The IRA were a far more formidable opponent than an unwashed bunch of amateurs who squat in a cave on the Pakistan/Afghan border. Until the United States intelligence agencies christened them Al Qaeda, they didn’t even have a name.

The IRA not only chose it’s own name, it had a purpose, and a core group of extremely brave and dedicated young men and a few women (all of whom the British tabloids described as cowards).

Around that core goup, a much larger number of people, who on occasions could be equally brave and resourceful, supported and abetted the active fighters. The IRA could also rely on a very large and well integrated Irish population on the British mainland, who even if they weren’t sympathetic to the cause, at least provided a certain layer of cultural and practical ‘cover.’

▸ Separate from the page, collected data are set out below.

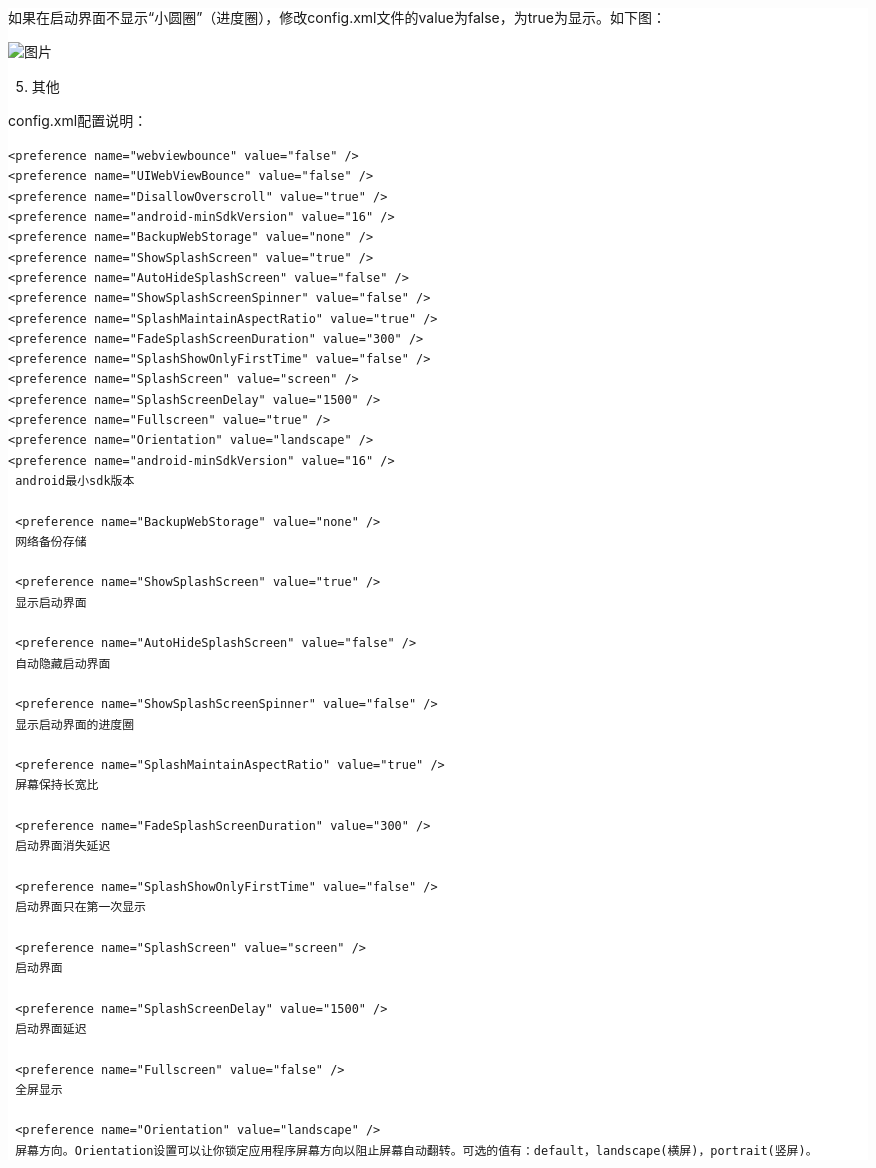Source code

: 如果在启动界面不显示“小圆圈”（进度圈），修改config.xml文件<preference name="ShowSplashScreenSpinner" value="false" />的value为false，为true为显示。如下图：

![图片](https://uploader.shimo.im/f/km1Id4yU07spcNeL.png!thumbnail)

  5. 其他

config.xml配置说明：

```
<preference name="webviewbounce" value="false" />
<preference name="UIWebViewBounce" value="false" />
<preference name="DisallowOverscroll" value="true" />
<preference name="android-minSdkVersion" value="16" />
<preference name="BackupWebStorage" value="none" />
<preference name="ShowSplashScreen" value="true" />
<preference name="AutoHideSplashScreen" value="false" />
<preference name="ShowSplashScreenSpinner" value="false" />
<preference name="SplashMaintainAspectRatio" value="true" />
<preference name="FadeSplashScreenDuration" value="300" />
<preference name="SplashShowOnlyFirstTime" value="false" />
<preference name="SplashScreen" value="screen" />
<preference name="SplashScreenDelay" value="1500" />
<preference name="Fullscreen" value="true" />
<preference name="Orientation" value="landscape" />
<preference name="android-minSdkVersion" value="16" />
 android最小sdk版本

 <preference name="BackupWebStorage" value="none" />
 网络备份存储

 <preference name="ShowSplashScreen" value="true" />
 显示启动界面

 <preference name="AutoHideSplashScreen" value="false" />
 自动隐藏启动界面

 <preference name="ShowSplashScreenSpinner" value="false" />
 显示启动界面的进度圈

 <preference name="SplashMaintainAspectRatio" value="true" />
 屏幕保持长宽比

 <preference name="FadeSplashScreenDuration" value="300" />
 启动界面消失延迟

 <preference name="SplashShowOnlyFirstTime" value="false" />
 启动界面只在第一次显示

 <preference name="SplashScreen" value="screen" />
 启动界面

 <preference name="SplashScreenDelay" value="1500" />
 启动界面延迟

 <preference name="Fullscreen" value="false" />
 全屏显示

 <preference name="Orientation" value="landscape" />
 屏幕方向。Orientation设置可以让你锁定应用程序屏幕方向以阻止屏幕自动翻转。可选的值有：default，landscape(横屏)，portrait(竖屏)。
```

Yet these weren't all of the advantages. IRA members looked identical to the target population against whom they operated. They spoke the same language. Despite their denials, they came from a very similar culture. They had a large and powerful and well armed backer in the shape of the huge and ignorant United States’ Irish community.

Yet despite three decades of steadily evolving tactics and sophistication, the IRA ultimately failed in it’s primary goal of achieving a united Ireland. In fact as the years roll on since the peace agreements of the late 1990s, and both Northern Ireland and the Irish Republic become steadily more prosperous and content, the chances of unification seem more distant than ever.

How on earth did Britain manage to neutralise this large, well organised, well led, and highly efficient terrorist group? It turns out by doing pretty much the opposite of everything Blair has done.

Once upon a time I rather liked Tony Blair, and it's taken me years to accept he no longer learns from past mistakes (Dubya has neither the courage to admit his mistakes, or the intellect to learn alternative strategies). So here, for the benefit of Blair and Dubya's successors, are some lessons on how to neutralise a terrorist threat:

  1. Downplay any terrorist success. No two minute silences, no elaborate memorial services, no indication that the attack has been anything other than a grubby crime, best forgotten.


  2. Don’t ever suggest the terrorist action is anything other than a local criminal act. No declarations of being in a global war, that the event itself has anything to do with being international. The IRA was always trying to get help from other countries. Apart from substantial American assistance, it largely failed in these efforts.


  3. Don’t change the laws of the country in response to a terrorist attack. To do so shows the terrorists are winning. During the entire 30 years war with the IRA, the government was able to reject calls for internment without trial, and identity cards. The one experiment in internment took place in Northern Ireland itself and was a disaster with hundreds of innocent people arrested and imprisoned.


  4. Stress vigilance in your general population, but otherwise it’s business as usual as soon as the broken glass is swept up. Don’t ever claim that a terrorist attack has “changed the world” – that's a terrorist’s wet dream.


  5. While you maintain the façade of business as usual, invest heavily in electronic and human intelligence. Recruit agents, monitor phone calls and e-mail and anything else, offer large sums of money to informers, and look the other way when your elite counter-terrorist forces murder in cold blood. Yes, we can be ruthless bastards too.


  6. Rely on the fact that no terrorist group, large or small, can hope to equal the damage done by even a single night of the Luftwaffe in World War 2. Ultimately terrorist acts, even spectacular ones, are no serious strategic threat to a modern western state.

Follow the advice above, and you can hope for some kind of resolution to the terrorist action in three decades, hopefully less. Ignore the advice, and go along with a "war on terror" and you can look forward to a global Forever War that inflicts permanent damage on your society.